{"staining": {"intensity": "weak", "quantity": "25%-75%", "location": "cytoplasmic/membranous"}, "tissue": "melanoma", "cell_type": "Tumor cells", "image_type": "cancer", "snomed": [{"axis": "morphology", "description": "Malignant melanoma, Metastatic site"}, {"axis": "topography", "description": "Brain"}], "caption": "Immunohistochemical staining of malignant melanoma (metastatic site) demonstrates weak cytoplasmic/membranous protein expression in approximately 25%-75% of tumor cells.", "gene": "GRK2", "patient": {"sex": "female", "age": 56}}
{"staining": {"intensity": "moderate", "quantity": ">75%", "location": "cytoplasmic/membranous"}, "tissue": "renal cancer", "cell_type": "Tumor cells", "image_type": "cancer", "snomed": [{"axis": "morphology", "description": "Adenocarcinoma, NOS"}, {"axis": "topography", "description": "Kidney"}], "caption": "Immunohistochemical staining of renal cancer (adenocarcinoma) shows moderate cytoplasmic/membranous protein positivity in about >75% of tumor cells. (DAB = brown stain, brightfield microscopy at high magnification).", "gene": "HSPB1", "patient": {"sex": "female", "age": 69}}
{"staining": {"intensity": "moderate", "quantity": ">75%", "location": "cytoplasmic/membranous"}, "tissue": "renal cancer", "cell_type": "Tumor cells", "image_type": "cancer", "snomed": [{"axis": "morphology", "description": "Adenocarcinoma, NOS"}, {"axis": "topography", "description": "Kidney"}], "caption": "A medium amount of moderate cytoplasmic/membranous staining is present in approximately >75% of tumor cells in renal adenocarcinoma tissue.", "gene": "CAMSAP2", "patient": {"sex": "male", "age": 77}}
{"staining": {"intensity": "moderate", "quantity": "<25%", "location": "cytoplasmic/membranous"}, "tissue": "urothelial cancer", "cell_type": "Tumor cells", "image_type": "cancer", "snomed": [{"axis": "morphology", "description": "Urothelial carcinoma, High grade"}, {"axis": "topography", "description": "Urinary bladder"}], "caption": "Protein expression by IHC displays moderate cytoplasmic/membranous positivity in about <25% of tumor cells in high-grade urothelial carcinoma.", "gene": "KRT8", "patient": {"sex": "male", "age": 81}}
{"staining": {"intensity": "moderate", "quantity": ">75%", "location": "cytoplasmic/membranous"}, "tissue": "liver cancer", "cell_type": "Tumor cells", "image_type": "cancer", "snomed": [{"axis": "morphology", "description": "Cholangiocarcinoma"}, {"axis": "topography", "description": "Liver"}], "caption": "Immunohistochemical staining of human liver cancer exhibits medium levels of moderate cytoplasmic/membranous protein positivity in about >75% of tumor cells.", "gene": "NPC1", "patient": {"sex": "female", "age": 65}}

+ + + + +

**PROMPT:** Give the data back in full, exactly as written.

**EXERCISE RESULT:**
{"staining": {"intensity": "weak", "quantity": "25%-75%", "location": "cytoplasmic/membranous"}, "tissue": "melanoma", "cell_type": "Tumor cells", "image_type": "cancer", "snomed": [{"axis": "morphology", "description": "Malignant melanoma, Metastatic site"}, {"axis": "topography", "description": "Brain"}], "caption": "Immunohistochemical staining of malignant melanoma (metastatic site) demonstrates weak cytoplasmic/membranous protein expression in approximately 25%-75% of tumor cells.", "gene": "GRK2", "patient": {"sex": "female", "age": 56}}
{"staining": {"intensity": "moderate", "quantity": ">75%", "location": "cytoplasmic/membranous"}, "tissue": "renal cancer", "cell_type": "Tumor cells", "image_type": "cancer", "snomed": [{"axis": "morphology", "description": "Adenocarcinoma, NOS"}, {"axis": "topography", "description": "Kidney"}], "caption": "Immunohistochemical staining of renal cancer (adenocarcinoma) shows moderate cytoplasmic/membranous protein positivity in about >75% of tumor cells. (DAB = brown stain, brightfield microscopy at high magnification).", "gene": "HSPB1", "patient": {"sex": "female", "age": 69}}
{"staining": {"intensity": "moderate", "quantity": ">75%", "location": "cytoplasmic/membranous"}, "tissue": "renal cancer", "cell_type": "Tumor cells", "image_type": "cancer", "snomed": [{"axis": "morphology", "description": "Adenocarcinoma, NOS"}, {"axis": "topography", "description": "Kidney"}], "caption": "A medium amount of moderate cytoplasmic/membranous staining is present in approximately >75% of tumor cells in renal adenocarcinoma tissue.", "gene": "CAMSAP2", "patient": {"sex": "male", "age": 77}}
{"staining": {"intensity": "moderate", "quantity": "<25%", "location": "cytoplasmic/membranous"}, "tissue": "urothelial cancer", "cell_type": "Tumor cells", "image_type": "cancer", "snomed": [{"axis": "morphology", "description": "Urothelial carcinoma, High grade"}, {"axis": "topography", "description": "Urinary bladder"}], "caption": "Protein expression by IHC displays moderate cytoplasmic/membranous positivity in about <25% of tumor cells in high-grade urothelial carcinoma.", "gene": "KRT8", "patient": {"sex": "male", "age": 81}}
{"staining": {"intensity": "moderate", "quantity": ">75%", "location": "cytoplasmic/membranous"}, "tissue": "liver cancer", "cell_type": "Tumor cells", "image_type": "cancer", "snomed": [{"axis": "morphology", "description": "Cholangiocarcinoma"}, {"axis": "topography", "description": "Liver"}], "caption": "Immunohistochemical staining of human liver cancer exhibits medium levels of moderate cytoplasmic/membranous protein positivity in about >75% of tumor cells.", "gene": "NPC1", "patient": {"sex": "female", "age": 65}}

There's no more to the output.